Neste caso, o U é usado para substituir a terminação de pronomes que indicam género. Já para palavras terminadas em A ou O, utiliza-se E.
Ele —- Elu
Dela —- Delu
Bonita —- Bonite
Coordenadores —- Coordenadories (caso específico: palavras terminadas em “e” e indicam género masculino, usamos IE)Outro sistema bastante adotado para adaptar pronomes é ILE/DILE. Pode-se traçar uma comparação aos termos they/them, do inglês”.
O assunto é complexo e ainda cria muita discussão – mas devemos sempre estar atentos enquanto não existe um consenso. Para quem se quer aprofundar no assunto, recomendamos:
- Um aprofundamento sobre linguagem neutra feita pela Dezanove;
- O Guia de Comunicação Inclusiva, desenvolvido pela Safe Space;
É importante extinguir as lacunas de conhecimento dentro da grande comunidade em que estamos inseridos. Um exemplo disso é a Pluriversidade Comunitária, um projeto que visa tornar a academia um espaço para todos – principalmente para os moradores dos bairros mais desfavorecidos de Lisboa.
“No fundo, o objetivo (do projeto) é a transmissão e o circular do saber, descentralizando o que normalmente fica apenas na academia, para o trazer até quem nunca teve acesso ao ensino superior”.
Aqui, vemos o saber enquanto área democrática. A meta da Pluriversidade é simples, embora trabalhosa: criar um mundo onde o conhecimento seja partilhado entre todos, descentralizando-o.
E quando falamos a mesma língua, mas ainda assim temos dificuldade em compreender o outro? É aqui que entra a terceira, e última, camada de mudança por uma comunicação mais inclusiva: entregar a chave. Afinal, não há ninguém melhor para falar sobre nós do que nós mesmos – assim como o outro para falar de si próprio.
Para além de expandir e equivaler, é preciso exercitar a escuta.
E é exatamente nesse conceito que trabalha o projeto Zona Dois, um programa de diversidade para a Industria Criativa. O foco é aproximar o mercado de jovens da periferia, trazendo para dentro do sistema diferentes visões, referências e insights. Aqui, ser “outro” é ser ouro – é o espaço onde as nossas diferenças são exatamente o que nos destacam positivamente.

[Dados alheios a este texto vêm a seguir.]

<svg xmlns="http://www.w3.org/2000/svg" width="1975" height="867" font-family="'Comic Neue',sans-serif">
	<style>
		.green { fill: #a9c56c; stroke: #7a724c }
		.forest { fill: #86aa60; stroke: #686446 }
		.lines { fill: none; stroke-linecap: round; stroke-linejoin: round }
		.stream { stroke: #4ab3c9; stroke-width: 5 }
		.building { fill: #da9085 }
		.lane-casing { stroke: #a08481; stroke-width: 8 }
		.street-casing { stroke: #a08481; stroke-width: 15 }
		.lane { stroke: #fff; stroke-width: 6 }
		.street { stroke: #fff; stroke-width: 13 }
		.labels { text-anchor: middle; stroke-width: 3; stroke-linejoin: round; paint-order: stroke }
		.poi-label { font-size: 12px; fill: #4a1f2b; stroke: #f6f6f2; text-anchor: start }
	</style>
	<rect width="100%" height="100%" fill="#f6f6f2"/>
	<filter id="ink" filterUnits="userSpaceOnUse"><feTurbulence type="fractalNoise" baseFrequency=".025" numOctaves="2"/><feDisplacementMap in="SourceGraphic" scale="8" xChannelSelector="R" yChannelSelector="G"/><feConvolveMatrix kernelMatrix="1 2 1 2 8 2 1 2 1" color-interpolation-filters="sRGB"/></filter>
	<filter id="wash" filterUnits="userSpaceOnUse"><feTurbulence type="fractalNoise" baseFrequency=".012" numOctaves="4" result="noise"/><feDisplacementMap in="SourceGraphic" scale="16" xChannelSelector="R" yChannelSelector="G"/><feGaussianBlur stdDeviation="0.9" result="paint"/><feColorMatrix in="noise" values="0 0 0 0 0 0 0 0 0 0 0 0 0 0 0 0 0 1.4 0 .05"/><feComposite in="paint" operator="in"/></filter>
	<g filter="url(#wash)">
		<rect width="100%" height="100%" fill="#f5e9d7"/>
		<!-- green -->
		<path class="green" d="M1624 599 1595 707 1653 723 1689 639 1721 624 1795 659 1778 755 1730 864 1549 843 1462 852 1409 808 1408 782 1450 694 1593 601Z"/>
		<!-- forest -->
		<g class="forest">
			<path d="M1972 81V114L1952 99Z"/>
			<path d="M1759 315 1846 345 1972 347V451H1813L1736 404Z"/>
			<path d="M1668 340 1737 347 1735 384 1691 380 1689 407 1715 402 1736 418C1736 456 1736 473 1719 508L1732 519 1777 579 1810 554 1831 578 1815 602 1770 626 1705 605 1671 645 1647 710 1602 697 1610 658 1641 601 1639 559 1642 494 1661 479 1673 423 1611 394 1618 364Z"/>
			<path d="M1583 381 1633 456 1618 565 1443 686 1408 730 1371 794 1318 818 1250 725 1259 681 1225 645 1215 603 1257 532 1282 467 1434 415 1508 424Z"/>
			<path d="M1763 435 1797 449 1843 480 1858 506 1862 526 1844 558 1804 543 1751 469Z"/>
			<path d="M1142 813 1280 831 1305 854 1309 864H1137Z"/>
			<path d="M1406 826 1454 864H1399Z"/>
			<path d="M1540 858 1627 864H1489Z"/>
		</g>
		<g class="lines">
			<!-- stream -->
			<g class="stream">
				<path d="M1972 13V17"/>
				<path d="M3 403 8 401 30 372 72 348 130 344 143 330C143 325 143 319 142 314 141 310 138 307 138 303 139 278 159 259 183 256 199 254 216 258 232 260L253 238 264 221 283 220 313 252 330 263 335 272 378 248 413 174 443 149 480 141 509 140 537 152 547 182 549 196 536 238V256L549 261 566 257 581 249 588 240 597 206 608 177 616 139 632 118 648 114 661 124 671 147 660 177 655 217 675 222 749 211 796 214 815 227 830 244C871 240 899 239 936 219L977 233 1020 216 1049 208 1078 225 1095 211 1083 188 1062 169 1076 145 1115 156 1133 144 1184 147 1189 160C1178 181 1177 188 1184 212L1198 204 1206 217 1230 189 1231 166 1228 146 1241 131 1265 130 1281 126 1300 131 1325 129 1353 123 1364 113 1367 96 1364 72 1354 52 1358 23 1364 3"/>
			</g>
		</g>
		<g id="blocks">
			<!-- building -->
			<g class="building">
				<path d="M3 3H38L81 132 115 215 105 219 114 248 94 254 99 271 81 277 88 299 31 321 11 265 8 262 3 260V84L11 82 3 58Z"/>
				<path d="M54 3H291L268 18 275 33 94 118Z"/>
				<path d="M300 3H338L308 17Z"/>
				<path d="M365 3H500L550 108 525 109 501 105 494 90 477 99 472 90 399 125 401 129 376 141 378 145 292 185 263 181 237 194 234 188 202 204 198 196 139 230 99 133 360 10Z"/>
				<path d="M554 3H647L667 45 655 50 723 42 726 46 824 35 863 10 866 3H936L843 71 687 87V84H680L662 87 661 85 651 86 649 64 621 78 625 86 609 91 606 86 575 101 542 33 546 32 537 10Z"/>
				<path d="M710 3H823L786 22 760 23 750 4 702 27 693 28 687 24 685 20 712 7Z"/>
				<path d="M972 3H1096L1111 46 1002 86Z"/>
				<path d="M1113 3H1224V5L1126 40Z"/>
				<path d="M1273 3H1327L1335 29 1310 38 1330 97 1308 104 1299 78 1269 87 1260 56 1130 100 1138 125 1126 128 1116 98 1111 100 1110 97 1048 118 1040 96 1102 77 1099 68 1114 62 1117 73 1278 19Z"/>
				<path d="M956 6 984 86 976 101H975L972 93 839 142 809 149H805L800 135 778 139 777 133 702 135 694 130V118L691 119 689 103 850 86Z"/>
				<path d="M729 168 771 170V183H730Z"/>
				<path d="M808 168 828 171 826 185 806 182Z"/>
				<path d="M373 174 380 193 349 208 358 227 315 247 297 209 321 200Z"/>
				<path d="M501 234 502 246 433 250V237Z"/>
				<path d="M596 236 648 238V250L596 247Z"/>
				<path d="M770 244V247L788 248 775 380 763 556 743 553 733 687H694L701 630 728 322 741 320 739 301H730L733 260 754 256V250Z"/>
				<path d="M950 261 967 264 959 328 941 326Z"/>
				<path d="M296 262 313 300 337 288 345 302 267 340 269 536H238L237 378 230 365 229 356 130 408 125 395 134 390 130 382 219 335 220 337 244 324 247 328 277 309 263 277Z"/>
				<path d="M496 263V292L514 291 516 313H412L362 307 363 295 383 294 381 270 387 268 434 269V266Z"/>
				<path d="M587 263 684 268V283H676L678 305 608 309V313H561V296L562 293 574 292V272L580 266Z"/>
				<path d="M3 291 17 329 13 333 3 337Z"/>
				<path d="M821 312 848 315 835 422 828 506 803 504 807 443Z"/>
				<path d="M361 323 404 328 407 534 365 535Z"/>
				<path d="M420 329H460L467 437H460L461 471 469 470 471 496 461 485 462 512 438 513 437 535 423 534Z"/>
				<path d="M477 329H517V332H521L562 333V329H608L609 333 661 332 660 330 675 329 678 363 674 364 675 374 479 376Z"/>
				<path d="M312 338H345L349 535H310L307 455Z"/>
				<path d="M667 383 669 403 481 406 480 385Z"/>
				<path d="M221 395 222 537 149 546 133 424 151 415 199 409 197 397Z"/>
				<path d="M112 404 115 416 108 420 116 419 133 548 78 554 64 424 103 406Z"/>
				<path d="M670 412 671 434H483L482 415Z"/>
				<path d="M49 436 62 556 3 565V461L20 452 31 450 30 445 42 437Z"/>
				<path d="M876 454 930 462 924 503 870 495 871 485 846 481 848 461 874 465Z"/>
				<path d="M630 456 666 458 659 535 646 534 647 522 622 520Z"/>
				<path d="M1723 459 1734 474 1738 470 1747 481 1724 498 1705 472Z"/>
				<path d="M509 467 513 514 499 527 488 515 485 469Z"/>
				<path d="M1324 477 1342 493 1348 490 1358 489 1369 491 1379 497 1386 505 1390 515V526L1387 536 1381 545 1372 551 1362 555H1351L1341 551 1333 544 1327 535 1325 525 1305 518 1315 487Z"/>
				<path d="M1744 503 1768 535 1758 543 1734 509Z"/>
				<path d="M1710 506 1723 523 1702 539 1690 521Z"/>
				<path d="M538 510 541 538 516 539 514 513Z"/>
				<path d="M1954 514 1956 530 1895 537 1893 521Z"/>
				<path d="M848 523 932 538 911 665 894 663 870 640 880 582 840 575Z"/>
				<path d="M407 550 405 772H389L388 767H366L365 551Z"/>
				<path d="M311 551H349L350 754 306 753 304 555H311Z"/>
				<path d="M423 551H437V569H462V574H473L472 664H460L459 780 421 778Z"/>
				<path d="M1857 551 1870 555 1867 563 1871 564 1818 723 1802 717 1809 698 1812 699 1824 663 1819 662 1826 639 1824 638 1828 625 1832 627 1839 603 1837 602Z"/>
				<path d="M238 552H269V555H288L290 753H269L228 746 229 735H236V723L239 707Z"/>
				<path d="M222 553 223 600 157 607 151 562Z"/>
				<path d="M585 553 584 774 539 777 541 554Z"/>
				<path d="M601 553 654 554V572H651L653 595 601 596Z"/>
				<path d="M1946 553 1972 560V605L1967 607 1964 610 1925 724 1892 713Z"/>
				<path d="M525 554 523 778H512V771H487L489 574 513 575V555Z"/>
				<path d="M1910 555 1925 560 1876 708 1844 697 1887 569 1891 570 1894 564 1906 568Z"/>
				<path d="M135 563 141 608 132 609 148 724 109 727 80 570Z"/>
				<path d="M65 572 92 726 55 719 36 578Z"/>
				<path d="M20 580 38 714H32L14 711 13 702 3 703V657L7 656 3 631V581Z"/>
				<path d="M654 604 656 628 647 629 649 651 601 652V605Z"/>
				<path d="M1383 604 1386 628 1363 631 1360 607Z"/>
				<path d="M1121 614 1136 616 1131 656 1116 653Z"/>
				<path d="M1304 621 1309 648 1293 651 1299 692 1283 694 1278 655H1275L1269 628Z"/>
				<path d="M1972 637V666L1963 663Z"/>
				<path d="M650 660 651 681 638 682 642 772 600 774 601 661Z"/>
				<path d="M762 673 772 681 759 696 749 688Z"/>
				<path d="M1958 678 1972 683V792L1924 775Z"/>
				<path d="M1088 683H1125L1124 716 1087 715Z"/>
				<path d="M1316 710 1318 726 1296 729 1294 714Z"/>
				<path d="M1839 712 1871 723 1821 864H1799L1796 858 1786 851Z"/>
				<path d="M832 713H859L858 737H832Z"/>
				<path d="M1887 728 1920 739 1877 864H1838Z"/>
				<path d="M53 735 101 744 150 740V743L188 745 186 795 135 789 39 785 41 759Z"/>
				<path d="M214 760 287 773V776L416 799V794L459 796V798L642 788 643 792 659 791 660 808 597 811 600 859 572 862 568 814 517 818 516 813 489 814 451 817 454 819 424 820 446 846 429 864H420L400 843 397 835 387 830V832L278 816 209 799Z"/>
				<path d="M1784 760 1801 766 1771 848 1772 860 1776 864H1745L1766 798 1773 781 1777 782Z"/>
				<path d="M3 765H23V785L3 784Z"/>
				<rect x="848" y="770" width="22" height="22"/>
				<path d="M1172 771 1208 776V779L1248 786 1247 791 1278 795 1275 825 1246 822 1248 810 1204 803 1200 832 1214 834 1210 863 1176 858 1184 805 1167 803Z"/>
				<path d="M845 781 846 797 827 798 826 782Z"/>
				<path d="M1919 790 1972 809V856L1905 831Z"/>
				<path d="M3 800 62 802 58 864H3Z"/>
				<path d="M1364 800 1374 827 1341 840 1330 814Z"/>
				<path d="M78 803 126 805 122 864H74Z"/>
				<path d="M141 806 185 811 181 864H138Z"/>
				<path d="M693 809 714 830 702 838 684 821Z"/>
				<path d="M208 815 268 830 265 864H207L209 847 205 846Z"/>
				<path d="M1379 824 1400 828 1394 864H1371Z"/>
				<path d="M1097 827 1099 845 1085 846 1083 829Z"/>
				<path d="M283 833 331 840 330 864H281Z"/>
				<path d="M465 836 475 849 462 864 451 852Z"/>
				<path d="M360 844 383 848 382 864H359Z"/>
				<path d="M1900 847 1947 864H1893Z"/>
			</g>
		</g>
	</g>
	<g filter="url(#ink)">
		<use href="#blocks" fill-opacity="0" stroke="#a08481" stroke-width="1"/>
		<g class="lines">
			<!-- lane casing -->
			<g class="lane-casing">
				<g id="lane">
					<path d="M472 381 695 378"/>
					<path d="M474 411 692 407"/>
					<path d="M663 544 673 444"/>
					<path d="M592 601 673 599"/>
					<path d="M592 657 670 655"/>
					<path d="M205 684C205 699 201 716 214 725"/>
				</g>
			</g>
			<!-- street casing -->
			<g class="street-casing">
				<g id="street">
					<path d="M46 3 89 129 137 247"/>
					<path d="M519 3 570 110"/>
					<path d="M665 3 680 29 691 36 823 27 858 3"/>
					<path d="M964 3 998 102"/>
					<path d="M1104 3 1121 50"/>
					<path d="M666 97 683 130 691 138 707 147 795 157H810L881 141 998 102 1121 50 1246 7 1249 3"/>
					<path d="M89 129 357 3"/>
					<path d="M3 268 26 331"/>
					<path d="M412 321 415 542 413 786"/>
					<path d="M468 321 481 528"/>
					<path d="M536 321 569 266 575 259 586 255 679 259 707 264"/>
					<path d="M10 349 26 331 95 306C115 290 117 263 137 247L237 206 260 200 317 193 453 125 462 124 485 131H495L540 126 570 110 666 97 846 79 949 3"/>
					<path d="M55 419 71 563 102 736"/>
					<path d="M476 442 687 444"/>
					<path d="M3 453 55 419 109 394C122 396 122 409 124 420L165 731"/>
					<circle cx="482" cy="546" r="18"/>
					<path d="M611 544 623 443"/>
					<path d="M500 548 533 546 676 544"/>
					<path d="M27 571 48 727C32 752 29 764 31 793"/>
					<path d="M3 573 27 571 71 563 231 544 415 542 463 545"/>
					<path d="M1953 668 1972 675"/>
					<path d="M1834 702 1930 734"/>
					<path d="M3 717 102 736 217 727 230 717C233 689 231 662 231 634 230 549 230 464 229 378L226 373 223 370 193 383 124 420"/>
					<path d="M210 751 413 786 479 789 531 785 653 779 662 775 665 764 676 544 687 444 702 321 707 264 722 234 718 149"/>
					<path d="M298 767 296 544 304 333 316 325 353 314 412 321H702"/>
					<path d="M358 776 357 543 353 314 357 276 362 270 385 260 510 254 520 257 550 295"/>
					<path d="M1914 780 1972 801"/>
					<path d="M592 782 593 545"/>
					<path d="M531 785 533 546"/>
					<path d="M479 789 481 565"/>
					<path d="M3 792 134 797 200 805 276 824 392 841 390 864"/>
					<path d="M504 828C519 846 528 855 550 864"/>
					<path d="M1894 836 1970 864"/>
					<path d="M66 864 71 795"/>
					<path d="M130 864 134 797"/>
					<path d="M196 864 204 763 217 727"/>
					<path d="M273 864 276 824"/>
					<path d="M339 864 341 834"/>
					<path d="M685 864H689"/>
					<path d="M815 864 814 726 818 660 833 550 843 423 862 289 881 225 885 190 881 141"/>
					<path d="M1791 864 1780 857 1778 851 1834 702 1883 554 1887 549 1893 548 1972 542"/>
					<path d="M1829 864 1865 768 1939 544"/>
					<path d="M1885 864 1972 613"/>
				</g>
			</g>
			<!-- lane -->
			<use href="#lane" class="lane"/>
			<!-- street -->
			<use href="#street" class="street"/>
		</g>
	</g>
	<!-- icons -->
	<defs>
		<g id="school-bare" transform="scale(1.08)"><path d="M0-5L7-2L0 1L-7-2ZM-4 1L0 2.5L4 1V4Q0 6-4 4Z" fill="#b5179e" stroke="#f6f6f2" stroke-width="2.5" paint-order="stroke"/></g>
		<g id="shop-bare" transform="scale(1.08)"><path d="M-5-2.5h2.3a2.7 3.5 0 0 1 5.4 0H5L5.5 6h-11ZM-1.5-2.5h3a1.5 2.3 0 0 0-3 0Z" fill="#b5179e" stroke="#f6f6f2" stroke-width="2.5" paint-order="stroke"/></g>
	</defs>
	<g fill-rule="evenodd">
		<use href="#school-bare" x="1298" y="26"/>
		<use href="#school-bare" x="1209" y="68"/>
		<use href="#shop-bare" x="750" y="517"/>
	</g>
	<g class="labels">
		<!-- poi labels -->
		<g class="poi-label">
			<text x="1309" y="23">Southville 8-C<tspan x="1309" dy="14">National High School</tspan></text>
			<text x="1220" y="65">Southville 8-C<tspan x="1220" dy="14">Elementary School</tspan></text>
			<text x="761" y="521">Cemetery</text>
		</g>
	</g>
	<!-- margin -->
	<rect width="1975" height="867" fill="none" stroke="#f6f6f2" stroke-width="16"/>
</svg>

A essência do Zona Dois é, de facto, a entrega das chaves, ao incentivar que as pessoas se apresentem e mostrem o que melhor fazem. Afinal, se há falta de diversidade na indústria criativa de Portugal, é preciso abrir vagas e ocupá-las com pessoas que possam somar de forma diferente.
As ferramentas já nos foram dadas, agora, é connosco repensar a comunicação que usamos no dia a dia.
E o nosso conselho é: fala quem quer, ouve quem tem juízo.